ALORS QUE, premièrement, le juge peut toujours, même en présence d'une contestation sérieuse, prescrire en référé les mesures conservatoires ou de remise en état qui s'imposent, pour faire cesser un trouble manifestement illicite ; que la circonstance que l'Etat n'ait pas entendu déférer à la demande du Comité n'est pas de nature à révéler l'existence d'un trouble manifestement illicite, dès lors que cette décision du Comité est dépourvue de tout effet direct et de tout caractère contraignant ; qu'à cet égard, l'arrêt a été rendu en violation de l'article 809, alinéa 1er, du code de procédure civile, ensemble des articles 4 du Protocole facultatif se rapportant à la convention relative aux droits des personnes handicapées et 55 de la Constitution du 4 octobre 1958 ;

ALORS QUE, deuxièmement, le juge peut toujours, même en présence d'une contestation sérieuse, prescrire en référé les mesures conservatoires ou de remise en état qui s'imposent, pour prévenir un dommage imminent ; qu'en l'état des décisions de justice ayant tranché le conflit entre le droit à la vie et le droit de ne pas subir une obstination déraisonnable, et ne révélant, selon la Cour européenne des droits de l'homme, nulle violation de l'article 2 de la Convention, l'arrêt des traitements, tout comme le refus de suspendre une telle mesure, ne peut être regardé comme à l'origine d'un dommage imminent pour l'intéressé ; qu'à cet égard, l'arrêt a été rendu en violation de l'article 809, alinéa 1, du code de procédure civile, ensemble de l'article 2 de la Convention de sauvegarde des droits de l'homme et des libertés fondamentales.

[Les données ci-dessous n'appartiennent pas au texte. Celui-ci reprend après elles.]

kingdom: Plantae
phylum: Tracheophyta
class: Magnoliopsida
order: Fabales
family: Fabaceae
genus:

- Président : M. Louvel (premier président) - Rapporteur : M. Chauvin (président), assisté de Mme Digot, auditeur au service de documentation, des études et du rapport - Avocat général : M. Molins (procureur général) - Avocat(s) : SCP Meier-Bourdeau et Lécuyer ; SCP Foussard et Froger ; SCP Le Bret-Desaché ; SCP Piwnica et Molinié ; SCP Spinosi et Sureau ; SCP Coutard et Munier-Apaire -

Textes visés :

Loi des 16-24 août 1790 ; décret du 16 fructidor an III ; article 66 de la Constitution.

Rapprochement(s) :

Sur la définition de la voie de fait, à rapprocher : 1re Civ., 19 mars 2015, pourvoi n° 14-14.571, Bull. 2015, I, n° 68 (rejet), et l'arrêt cité.